Currently only a single permission 'view and comment' permission. Groups are also limited and pre-defined. There's the self, the manual group friends, and the dynamic groups friends of friends and trusted friends. This is compatible with our standard authorization model (need link), but some new features in this area might be appreciated.

  • Manually managed groups or clubs?
  • Separate the view and comment permissions.[notes 5]
  • Allow write/manage access.

Fashion wiki?

Killer: turn browsing into guided browsing. Analyze user and promote links in sets. E.g., the favorites section on a page will highlight stuff that is not only favorite, but which the system thinks you'll especially like.
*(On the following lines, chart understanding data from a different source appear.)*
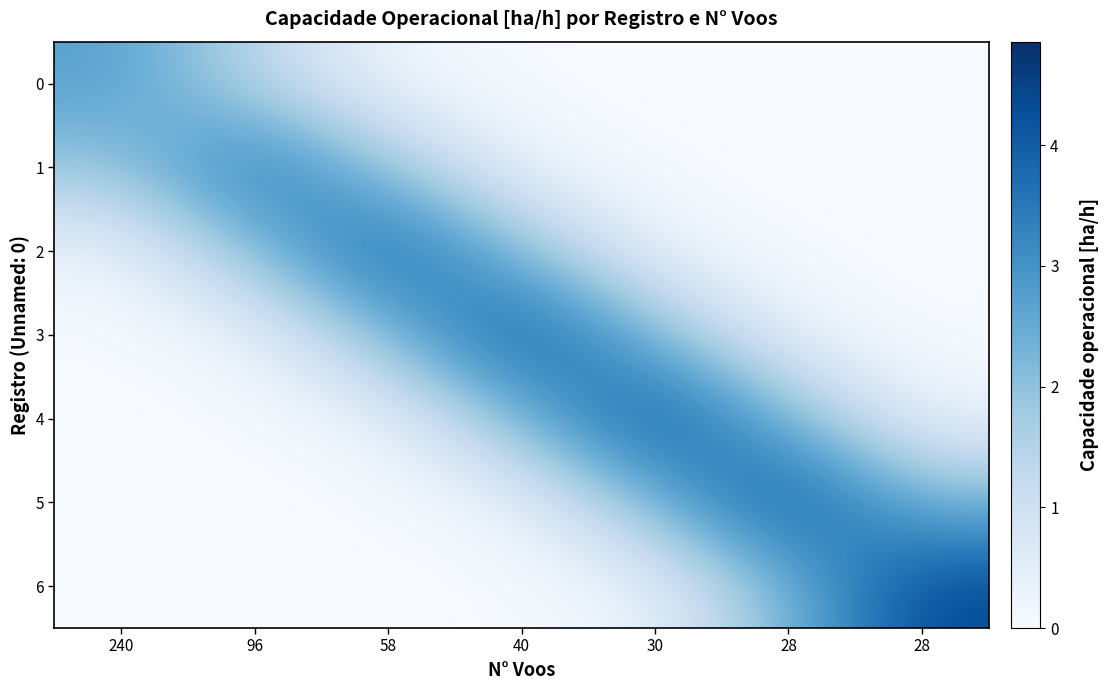

Count the number of categories in the chart.

7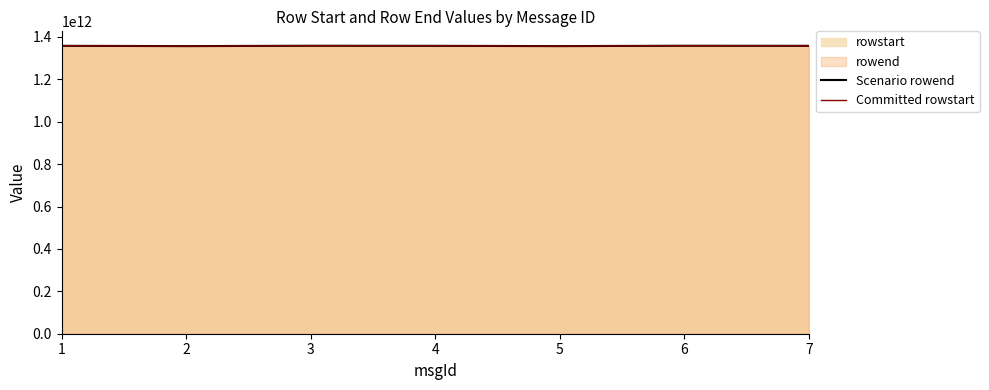

What is the value of the Committed rowstart point at the 2nd from the left?

1356912000000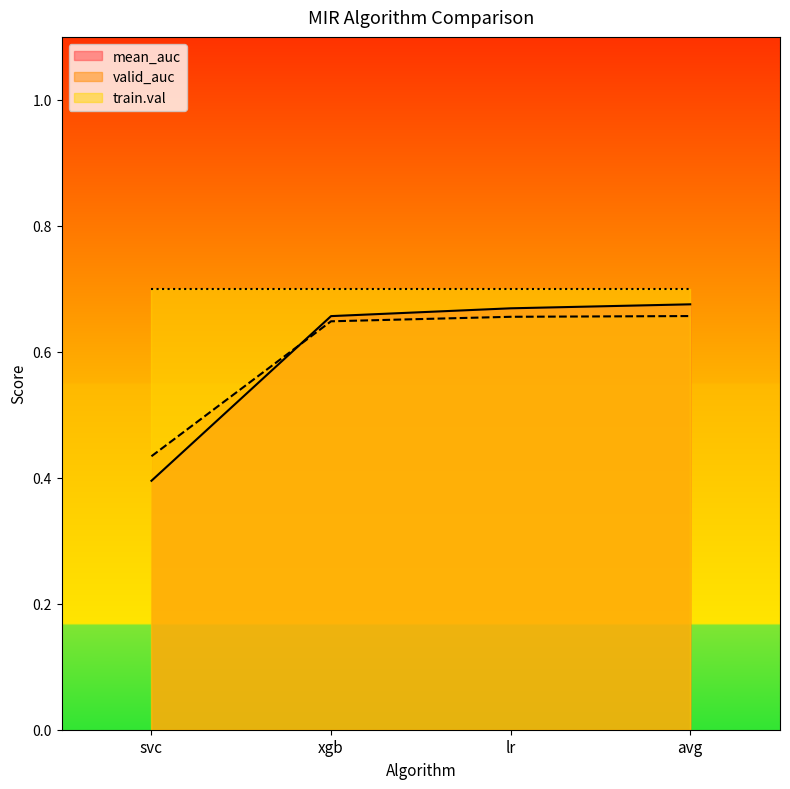

The valid_auc series shows 0.4 at svc. True or false?

True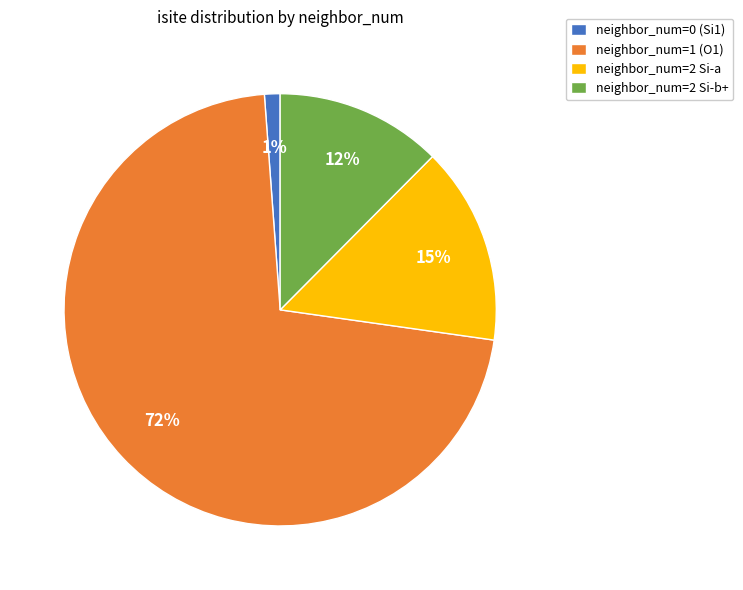

Is the sum of neighbor_num=0 (Si1) and neighbor_num=2 Si-b+ greater than half?

No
E.g. (x2... sigh), if you have 100 "celebrity faves", it could try to figure out through trusted friends and comparing your taste preferences against semantic tags to determine which ones of the 100 outfits you're likely to like the most.

Next step: spot trend setters and the leading edge. Who are the people that consistently "get there" before everyone else. $$$

Notes

  1. The problem with liberalizing restrictions centers on navigation. What's the expectation when a "Public" image is in a "Private" gallery? It's technically solvable, but the expectation isn't clear. This leads to the conclusion that the restriction reduces confusion, frustration, and most importantly errors the confusion can lead to. Meaning, whatever model we adopt would seem idiomatic, and not understanding the idiom, the user may make choices which unintentionally lead to information being published in a way that wasn't intended. "Doing what the customer intends" is much more important than maximal freedom to "do whatever".
  2. Since virtual and real galleries are orthogonal, there should be no need to reorganize the underlying data when the interaction preferences are changed. In other words, the change is just in the UI. If physical galleries are active, then you see them and can navigate them. Virtual galleries ignore physical galleries so the navigation on that side is independent.
  3. The point being that while we will have search functionality, you browse to anything which you can see. We want to make exploration and connections happen.
  4. Items for sale or trade. This one will require a sub-system tie in so isn't a pure tag based implementation.
  5. I would think most useful to express letting one group view and a sub-group comment. How to deal with allowing groups to comment but not view? Okay technically, but should warn user since the intent is not clear and they're probably confused.